Everything runs 100% on-device. No API keys, no cloud round-trips, no data leaves your Mac.


Why this exists

Cloud LLM tokens are expensive for high-volume deterministic work (translation, summarization, OCR, transcription). Apple Silicon Macs ship a capable on-device AI stack — Foundation Models, Vision, Speech — but only if you write Swift. This server wraps that stack as a single MCP endpoint so any host LLM (Claude, GPT, Gemini) can offload bulk work to your Mac instead of burning tokens.

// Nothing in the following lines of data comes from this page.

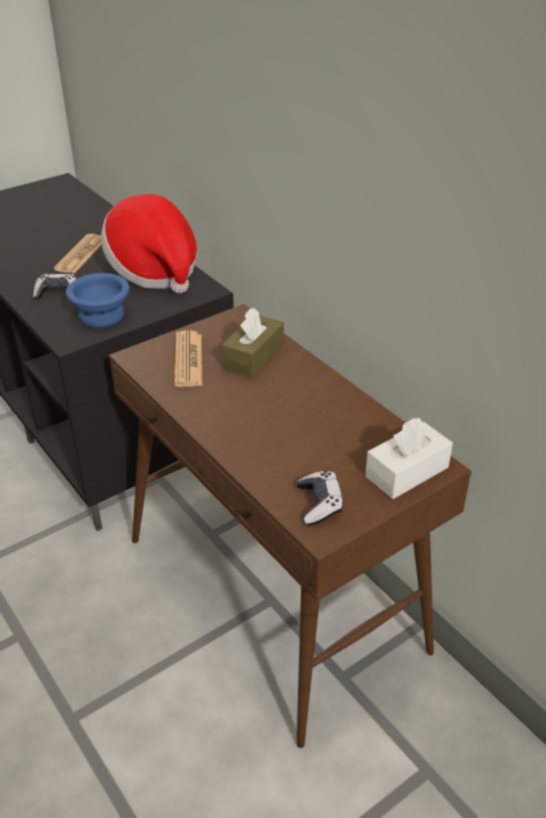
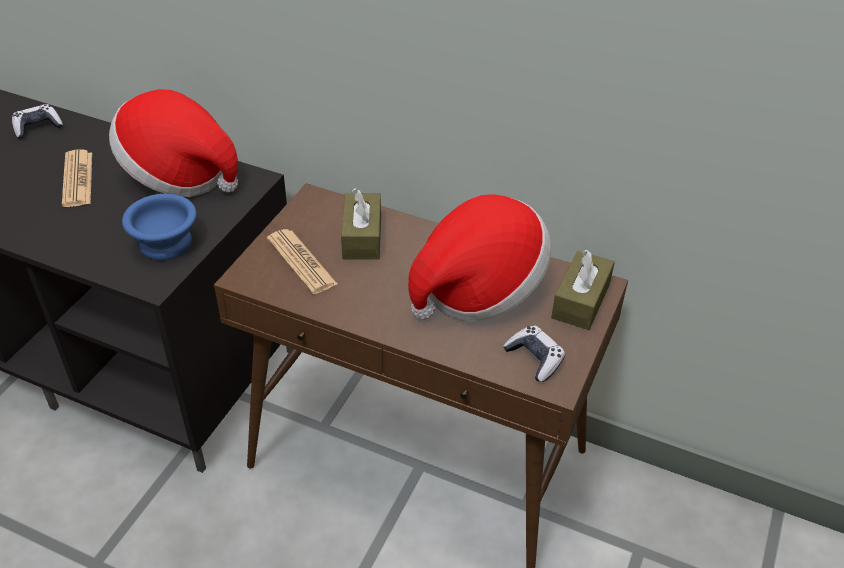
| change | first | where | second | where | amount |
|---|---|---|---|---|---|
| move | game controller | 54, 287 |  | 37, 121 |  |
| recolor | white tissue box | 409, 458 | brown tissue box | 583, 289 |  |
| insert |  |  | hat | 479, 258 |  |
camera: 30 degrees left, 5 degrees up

Concretely it lets a host model say "OCR this image", "transcribe this audio", "polish this Discord reply", "summarize this meeting log" — and the work happens locally in milliseconds, free.

What you can build with it

  • Discord / chat copilot proofread_text, rewrite_text(tone="professional"), summarize_text preserve @mentions, :emoji:, code fences, and the input language.
  • Document workflow vision_analyze(mode="ocr")generate_text_structured(schema="extract")generate_text_structured(schema="summarize") to turn a scanned PDF or photo into structured fields plus a summary.
  • Voice-message pipeline transcribe_audiosummarize_textsynthesize_speech builds a full "spoken-in / spoken-out" loop without leaving the device.
  • Image cataloging vision_analyze(mode="classify"/"aesthetics"/"document") plus image_similarity for local-photo organization.
  • Privacy-sensitive transcription / translation Legal, medical, HR contexts where audio or text must not leave the machine.
  • Token-cost optimization for AI clients Push translation / bulk rewrite / sentiment classification to the local model via the recommended host system prompt below, reserve cloud tokens for reasoning-heavy work.

Requirements

  • Apple Silicon Mac (M1 or later)
  • macOS 26 (Tahoe) or later
  • Apple Intelligence enabled (System Settings → Apple Intelligence & Siri)
  • Full Xcode (Command Line Tools alone don't ship the FoundationModels macros)
  • Homebrew + Python 3.10+ (brew install python3)

Install

git clone https://github.com/falll2000/apple-intelligence-mcp.git
cd apple-intelligence-mcp
bash install.sh

The script will:

  1. Compile the Swift Core Service (release build, swift build -c release)
  2. Create a Python venv and install mcp (FastMCP)
  3. Register the server as a launchd agent (com.apple-intel-mcp.server) on port 11435
  4. Print the exact config snippet for your AI client

Connect a client

Claude Desktop (stdio) — edit ~/Library/Application Support/Claude/claude_desktop_config.json:

{
  "mcpServers": {
    "apple-intelligence": {
      "command": "/path/to/apple-intelligence-mcp/mcp-server/venv/bin/python3",
      "args": ["/path/to/apple-intelligence-mcp/mcp-server/server.py", "--stdio"]
    }
  }
}

install.sh prints the absolute paths for your machine. Copy-paste them.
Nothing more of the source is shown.